I used to really enjoy Movable Type because it allowed me to automate some hard-coding I found boring, especially in a non-blog web-publishing environment: I was using Movable Type on my long-defunct denverpoetry.org site in order to host and maintain a community calendar of literary events, and more recently, I used it to restructure storySouth, with the idea of actually extending the system. I'd learned to hack the system modules and the database structure in order to manage information suited more to literary publishing, to a journal, rather than to a blog, to a journal. But, it seemed, as soon as I got my mind around something, either Movable Type would change radically or I'd get pummeled by spam or the amount of information I wanted to handle got too big --- as with denverpoetry.org.

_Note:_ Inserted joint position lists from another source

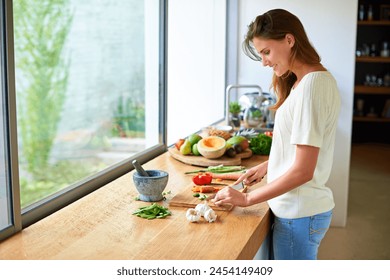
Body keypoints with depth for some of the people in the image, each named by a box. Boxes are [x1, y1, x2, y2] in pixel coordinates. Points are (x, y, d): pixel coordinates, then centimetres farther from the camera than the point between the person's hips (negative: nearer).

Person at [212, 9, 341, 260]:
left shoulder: (313, 85, -20)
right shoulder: (309, 80, 9)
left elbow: (303, 171, -23)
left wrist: (247, 198, -16)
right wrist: (266, 166, 8)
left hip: (299, 215, -9)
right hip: (303, 209, 9)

And even at one time it seemed like Movable Type was on the way out, down...
... which was when I started tinkering with WordPress. Maybe I was just too slow to learn it.... I couldn't figure out how to add in a non-category-based tag system or to customize more fully the new fields I wanted. WordPress, though fairly flexible and though having a ton of cool plugins, came to me to seem more and more like a blog system, and I wanted something more flexible, more robust, more caffeinated, or caffeinatable...
... which was about the time Movable Type reappeared, with better programming and with a business model that looked more and more like WordPress's...
... which was about the time, as well, that I started thinking about integrating the information on all the pages of this site a little more effectively. The last site design was very basic, very lean --- I wanted something that would work well with the iPhone and something as well that would allow me to lean very heavily on photographs for the look of the site, but I think I let the old blog-style header trap me into hanging the information off the photograph in ribbons or columns, rather than building the site around the information, which is what I'm trying to do now, while still keeping (or making) a place for photographs. I hope this will put me back into blogging and maybe even back into photographing.
Stay tuned, good friends. I've got a few more weeks before I have the right design, something durable, that should last me a year or two, and that will give me the frame I need.
The fine folks at Southern Spaces have spent many weekends following me around to put together film versions of four of my poems which you can see here. Really, you can't imagine the number of hours they spent just with me, not to mention the much harder work of editing the raw footage into these beauties. I've been talking to my students, for years, about the music video as a heuristic for imagining a poem, but even when I was making my short films, I never thought this sort of presentation could be this good.
For me, the best part of the whole experience was getting to climb inside the model of Gadsden inside the Center for Cultural Arts to read part of "Gone With The Wind." I hadn't expected to be able to do that, but two of the gentlemen who maintain it were in the model that day and let me in. Strangely, it got me to thinking about the poems, almost all the poems, as kind of models of places in which I get to walk around, re-wire, even distort at times.... Anyone from Gadsden will know the model and will see, watching the footage of the model in the film, how it doesn't quite accurately represent the geography of the town, though it comes very close in the space available to it.